No Development and National Integration Without Social Justice

A Senior Advocate of Nigeria (SAN), Dr Anthony Idigbe, has said there can be no development and national integration without social justice. He said national integration is crucial for the stability and prosperity of any country, and requires the coming together of ethnic, linguistic, religious and regional groups to promote unity and cohesiveness.

He said everyone has a role in upholding national integration, adding that decisive action begins with the citizens.

Idigbe, Senior Partner at the law firm of Punuka Attorneys and Solicitors, stated this in a convocation lecture he delivered at the Christopher University, Mowe, Ogun State, during the institution’s First, Second and Third Convocation ceremony at the weekend.

Its theme was “Social Re-engineering, Justice, Ethical Reorientation as Panacea for Nigeria’s Quest for National Integration”.

The Senior Advocate noted that social inequality results, where sections of the society are left behind.

He said: “Achieving social justice is essential for national integration, as it ensures that all members of the society feel they are being treated fairly and with respect.
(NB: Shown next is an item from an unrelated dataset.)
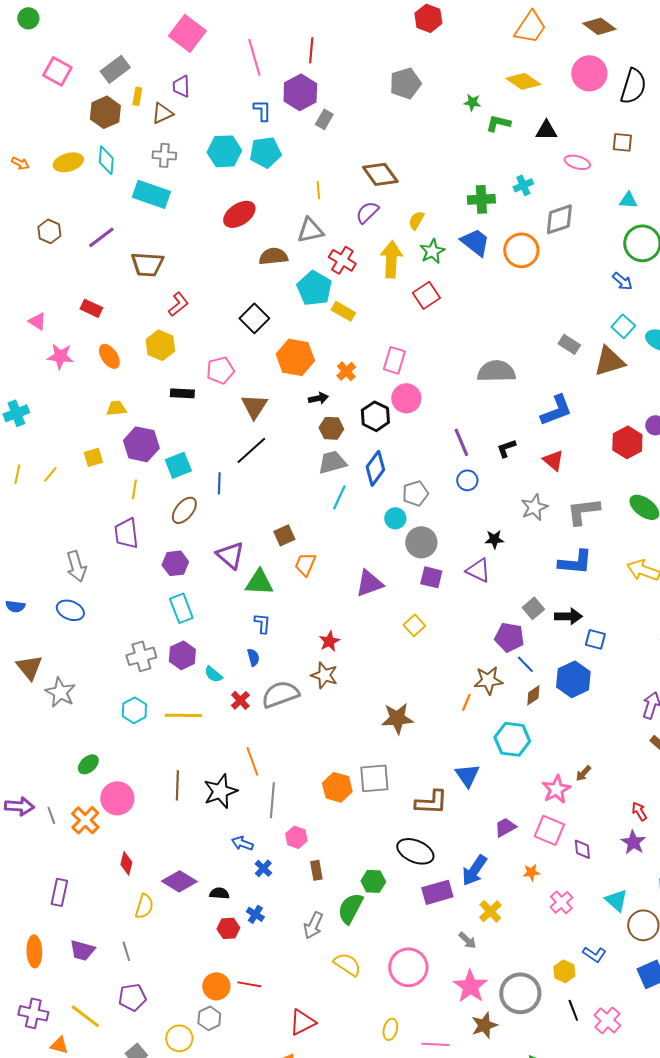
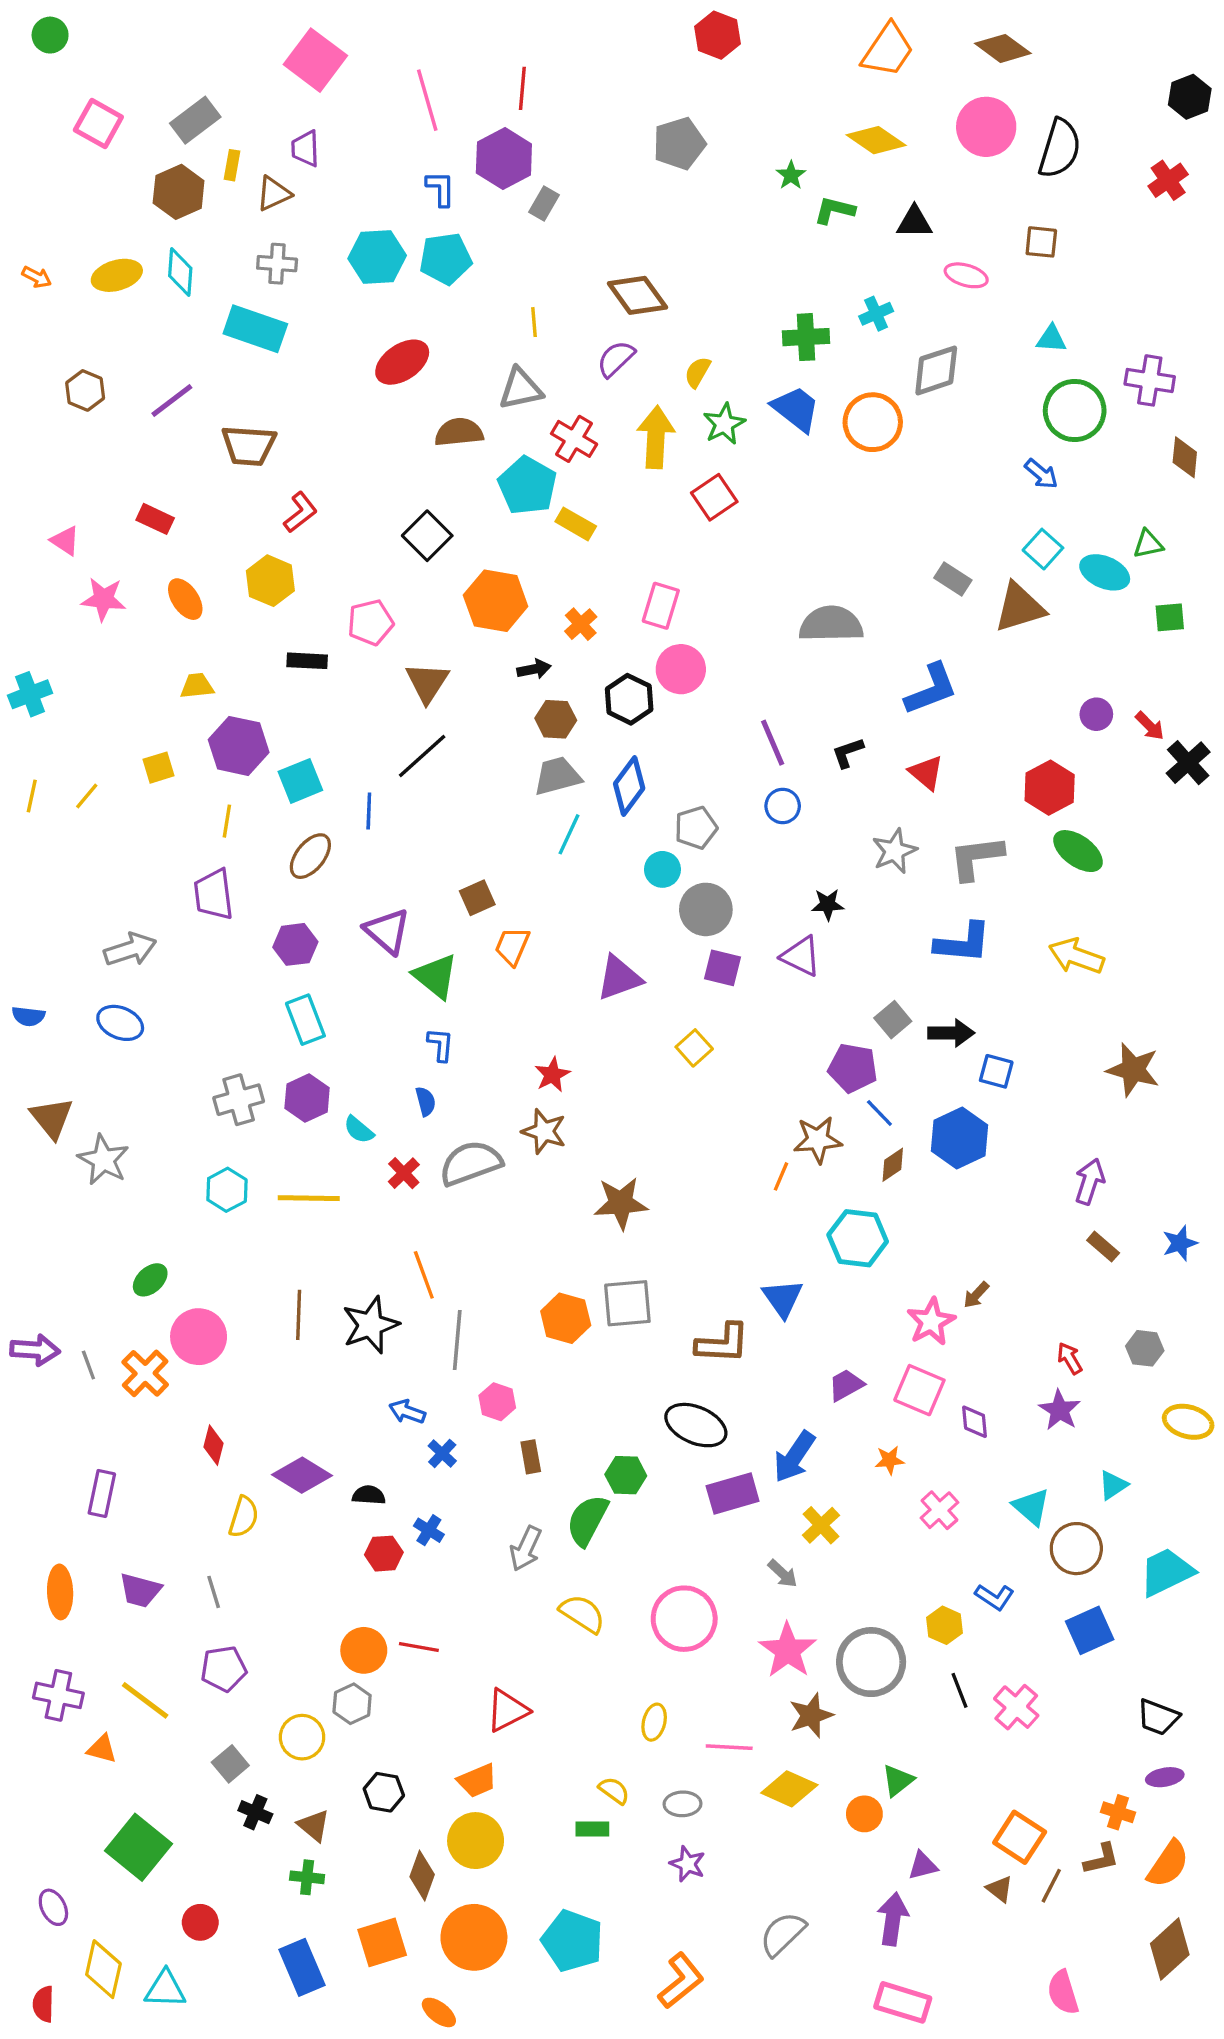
green star: (472, 102) -> (791, 175), turned 30
red hexagon: (627, 442) -> (1050, 788), moved
gray arrow: (76, 566) -> (130, 949), turned -92
green triangle: (259, 582) -> (436, 976), turned 36
brown star: (397, 718) -> (621, 1203), moved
“There must be an enthronement of the rule of law, and a constitutional arrangement that does not perpetuate inequalities and injustice. These are sine qua nons for national integration.”

Idigbe emphasised that it behooved citizens to make national integration a reality, while advocating for more of what he called “norm entrepreneurs”.

He said: “We are ultimately responsible for developing our country, Nigeria. As with the digital transformation of businesses, innovation in social re-engineering, justice and ethical reorientation towards national integration need not come from politicians and government.

“It can come from the people as norm entrepreneurs working individually and collaboratively to generate and cascade the norms, by the socialisation of a critical mass of norm leaders who will then socialise the rest of the population into adopting and internalising the norms.

“There is a glimmer of hope, even from our recent experiences. Any observer would have noticed that a phenomenon with no structure transformed into some system, and a political tsunami swept through many places.

“The young norm entrepreneurs made their voices heard. They confirmed that everyone matters, and that you do not need a structure to make an impact. The democratisation of the media, enables norm entrepreneurs to circumvent structures.

“We should stop blaming others, whether imperialists, their local collaborators or our weak leaders”, he said.

Idigbe urged Nigerians at all levels, and as “the salt of the earth”, to preserve values that would prosper the entire nation, not sectionally or individually.

He added: “Nigerians must also use their positions and influence, to get their government to allocate more resources to address the needs of forgotten and marginalised portions of the society.

“Nigerians must focus on building common and shared grounds for national integration and development through social justice, reorientation and re-engineering.”

The Senior Advocate said he was involved in the case of Ukeje v Ukeje that lasted for 34 years, from the High Court to the Supreme Court. It was a case where a female child was excluded from inheriting from her father’s estate. Though he won the case at the Supreme Court, he said getting the Plaintiff’s fair share has been difficult.

Idigbe praised Christopher University for making great strides towards becoming “the premier business school, national management powerhouse, and centre of excellence in the West Africa region”.

He admonished the graduands to be change makers, saying: “You are the next generation of leaders, the salt of Nigeria and the products of this great University – the first focused management University.

“As you leave this citadel into the world, you must deliberately pursue change wherever you find yourself, using the skills, values and norms imbued here.”